Eventually Australia follows the
United States. This time
it has only taken 40 years for our politicians to talk about food stamps. Lyndon
Baines Johnson will be delighted to know his influence lives on from the
grave.
Federal Families
Minister Mal Brough at the weekend floated the idea of paying welfare recipients
in kind rather than cash for a proportion of their government benefits. There
was a predictable outcry from welfare groups describing the proposal as
paternalistic and offensive.
There is no such
outcry in the USA where food stamps of
the kind Mr Brough advocates have long been an important part of the welfare
system.
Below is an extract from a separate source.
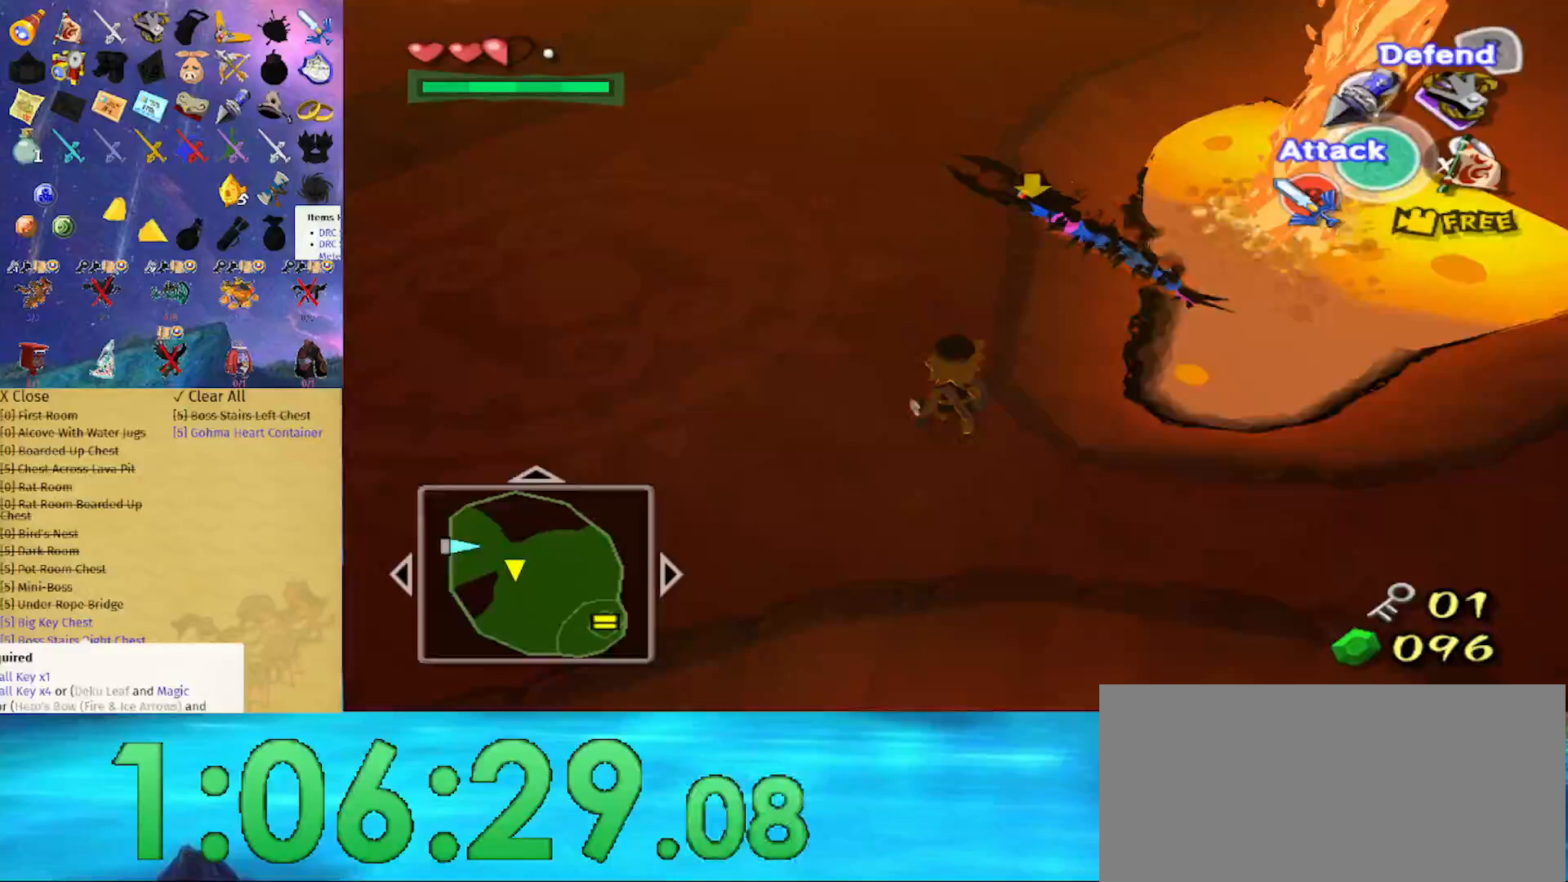
{"buttons": ["L1"], "left_stick": "center", "right_stick": "center", "events": [[367, "L1", "down"], [367, "left_stick", "center"]]}
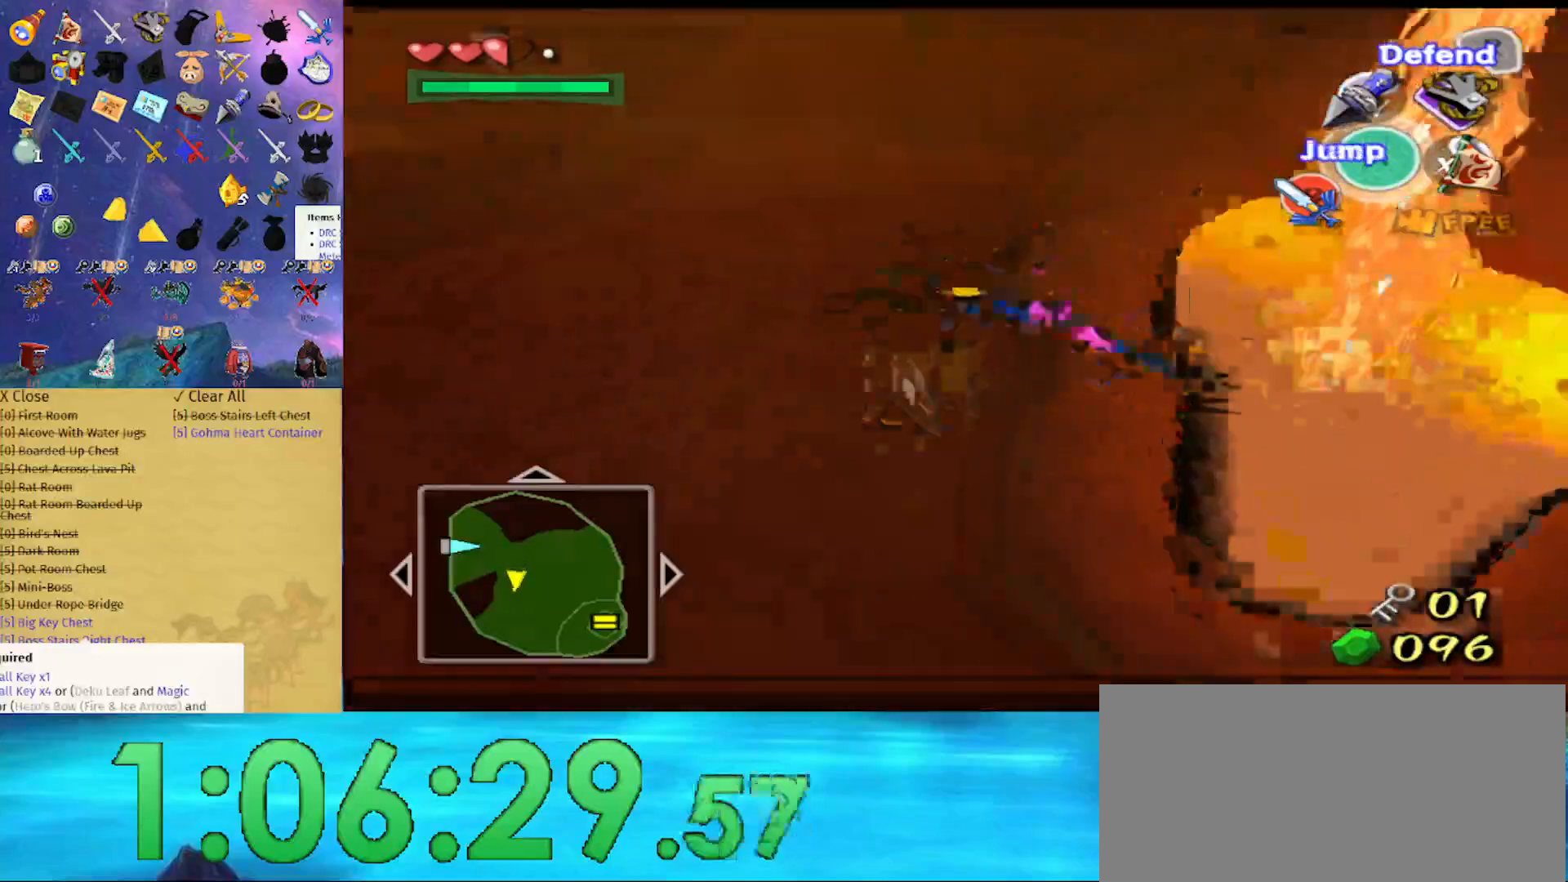
{"buttons": ["L1"], "left_stick": "center", "right_stick": "center", "events": []}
The first recipient
of food stamps in the United
States was Mabel McFiggin
of Rochester, New
York; the first retailer
to redeem the stamps was Joseph Mutolo; and the first retailer caught violating
the program was Nick Salzano in October 1939.
From May 1939 until
the spring of 1943 people on relief were permitted to buy orange stamps equal to
their normal food expenditures; for every $1 worth of orange stamps purchased,
50 cents worth of blue stamps were received. Orange stamps could be used to buy
any food; blue stamps could only be used to buy food determined by the
Department to be surplus.
Over the course of
nearly four years, the first FSP reached approximately 20 million people at one
time or another in nearly half of the counties in the U.S – peak participation
was 4 million – at a total cost of $262 million.
The 18 years between
the end of the first FSP and the inception of the next were filled with studies,
reports, and legislative proposals.
President Kennedy’s
first Executive Order in 1961 called for expanded food distribution and, on
February 2,
1961, he announced that
food stamp pilot programs would be initiated. The pilot programs would retain
the requirement that the food stamps be purchased, but eliminated the concept of
special stamps for surplus foods. A Department spokesman indicated the emphasis
would be on increasing the consumption of perishables.
Mr and Mrs Alderson
Muncy of Paynesville, West Virginia, on May 29, 1961, used stamps to buy a can
of pork and beans at Henderson’s Supermarket. It was President
Lyndon Baines Johnson with his War on Poverty and promise of The Great Society
who turned the experiment in to a major plank of the American welfare system.
The Food Stamp Act passed by Congress in 1964.